Schumer urges Trump to nominate. . .Merrick Garland

This report from the Washington Post caused me to smile. According to the Post, Sen. Chuck Schumer called President Trump and urged him to nominate Judge Merrick Garland to the Supreme Court.

Schumer was not daunted by the fact that Garland’s name does not appear on the list of 25 from which Trump has promised his nominee will come. The absence wasn’t exactly an oversight. Garland is a liberal whom Republicans refused to support when President Obama nominated him.

I would love to have heard Schumer’s arguments in favor of nominating Garland. “Mr. President, this is your chance to do something truly historic, to build bridges, to break the cycle of partisanship that’s tearing the country apart.” Blah, blah, blah.

Does Schumer have anything to gain from insulting Trump’s intelligence? No. But he probably doesn’t have much to lose either.

Speaking of insults to intelligence, have you heard the one about how presidents should fill Supreme Court vacancies with jurists whose judicial philosophy/ideology are roughly akin to that of the Justices they are replacing? That’s become a Democratic talking point since Justice Kennedy announced he was stepping down.

What rubbish. Never in American history has this been the practice. Presidents nominate (or try to) jurists whose judicial philosophy/ideology is roughly akin to their own. That’s how it should be in a democracy (more on this below).

When Justice Scalia, a conservative, stepped down, then president Obama nominated Judge Garland, a liberal to fill the vacancy. He did so knowing, indeed intending, that this would tip the balance of the Court decisively in favor of liberals. So don’t tell me that the current vacancy is a special case because it may tip the Court’s balance decisively in favor of conservatives.

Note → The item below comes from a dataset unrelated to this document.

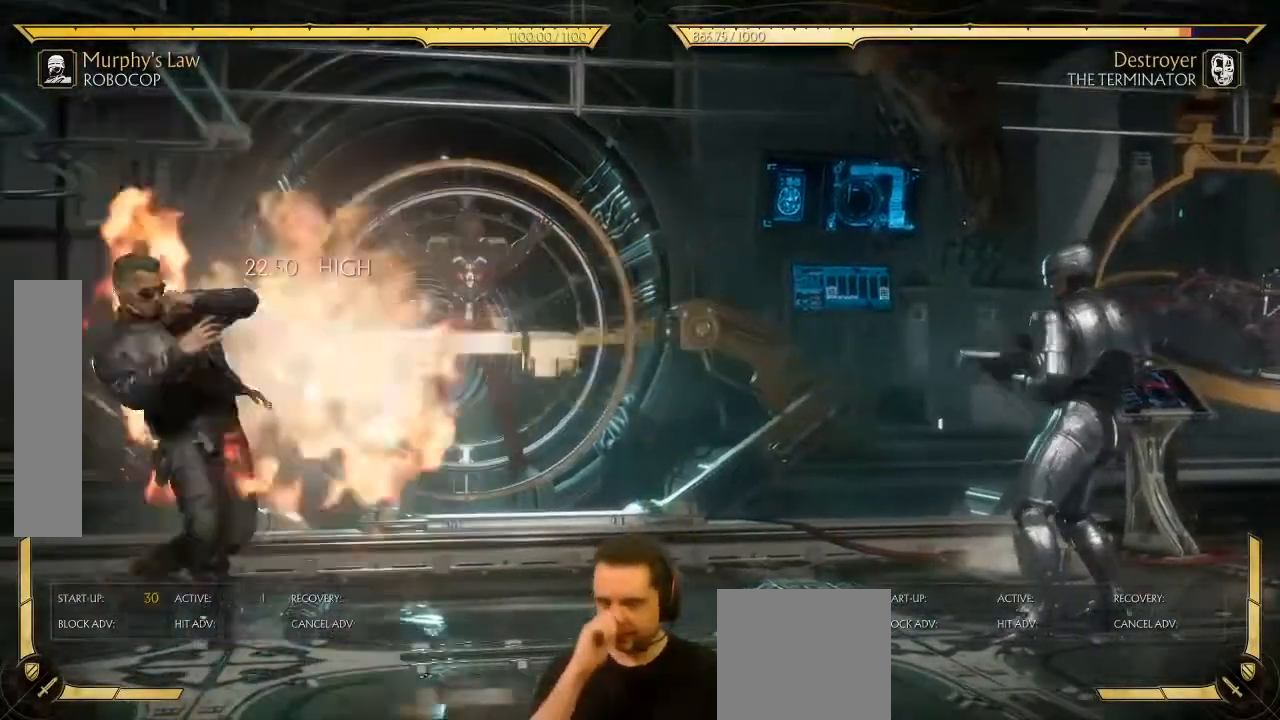
{"dt_ms": 500, "buttons": ["DPAD_RIGHT"], "left_stick": "center", "events": [[467, "DPAD_RIGHT", "down"]]}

Replacing Kennedy, a centrist who leaned right, with an out-and-out conservative is less dramatic than replacing Scalia with Garland would have been. But it doesn’t matter. In a democracy, presidents should try to swing the Court in a direction favorable to their views.

Speaking of which, a quick word about Poland. The left, both in America and Europe, is up-in-arms about the democratically elected Polish government’s efforts to reform the country’s high court. The Washington Post, for example, is pushing this story hard. And the leftists who run the EU are threatening Poland with retribution.

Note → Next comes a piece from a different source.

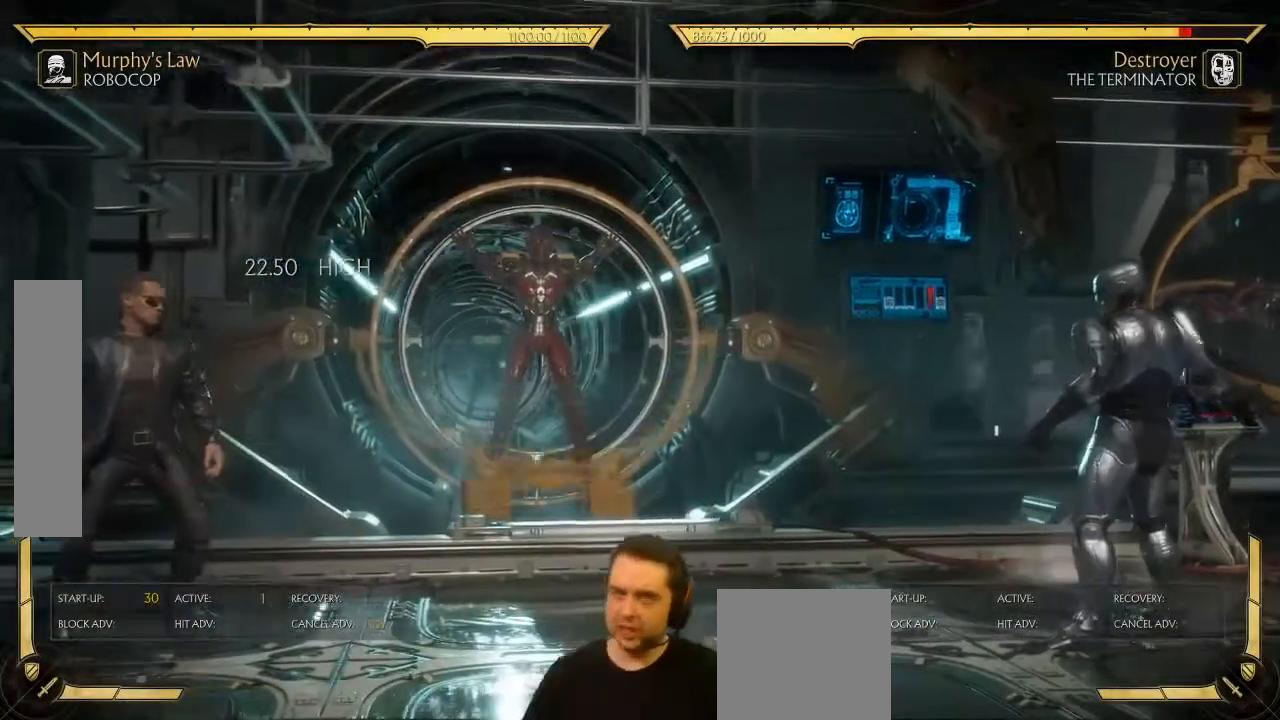
{"dt_ms": 500, "buttons": ["DPAD_LEFT"], "left_stick": "center", "events": [[233, "DPAD_RIGHT", "up"], [300, "DPAD_LEFT", "down"]]}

But the reforms are overdue. The current arrangement was the result of a deal between Solidarity and the Communists. It permits an elite judicial council to pick Supreme Court judges.

Obviously, this served the interests of the Communists, who selected the last judicial council in 1989, and whose influence on it persists. However, it doesn’t serve the interest of democracy. To the contrary, it creates a judicial oligarchy.

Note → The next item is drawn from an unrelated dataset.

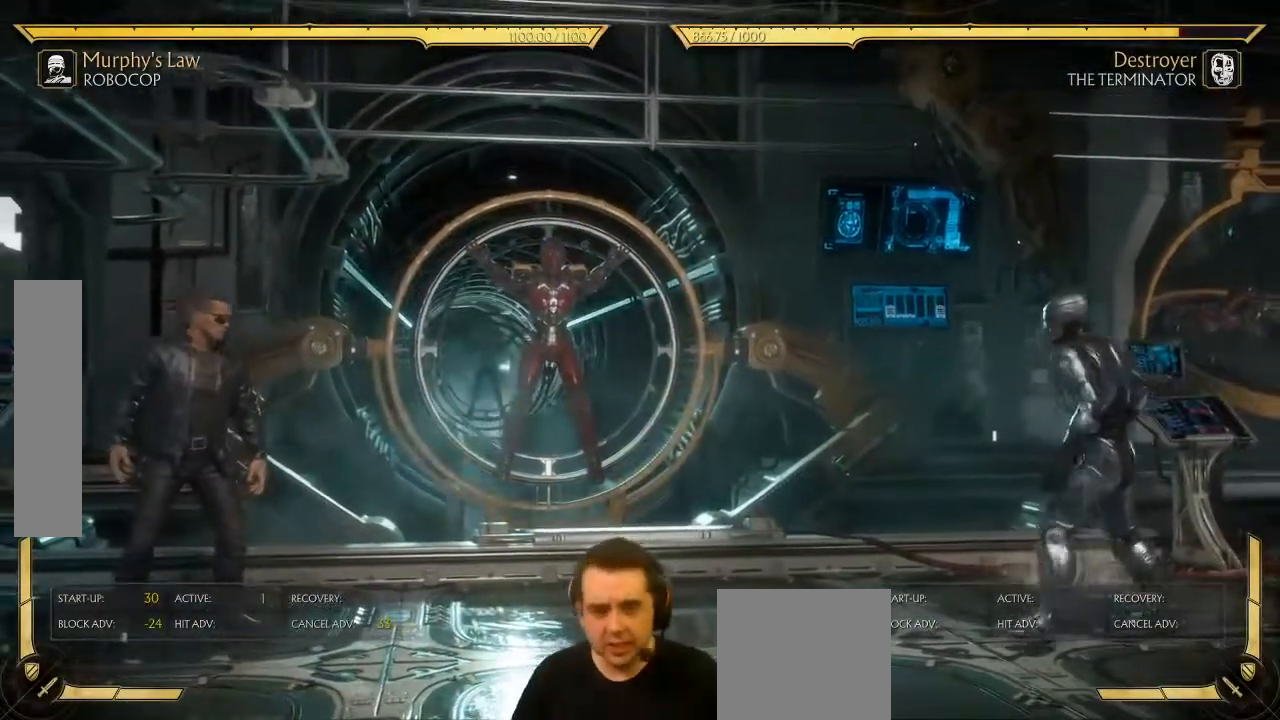
{"dt_ms": 500, "buttons": ["DPAD_LEFT"], "left_stick": "center", "events": [[50, "A", "down"], [67, "A", "up"], [200, "DPAD_UP", "down"], [317, "DPAD_UP", "up"]]}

I know of no other democratic country where judges have this much control over who sits on the Supreme Court. Even in the “exigent circumstances” of Justice Kennedy’s retirement, I haven’t heard any Democrat suggest that a panel of judges should name his successor.

There’s a common thread, though, running through the judicial wars in American and Poland. In both cases, the left hopes to avoid the consequences of losing elections (in Poland, massively) by making bad arguments about the judiciary.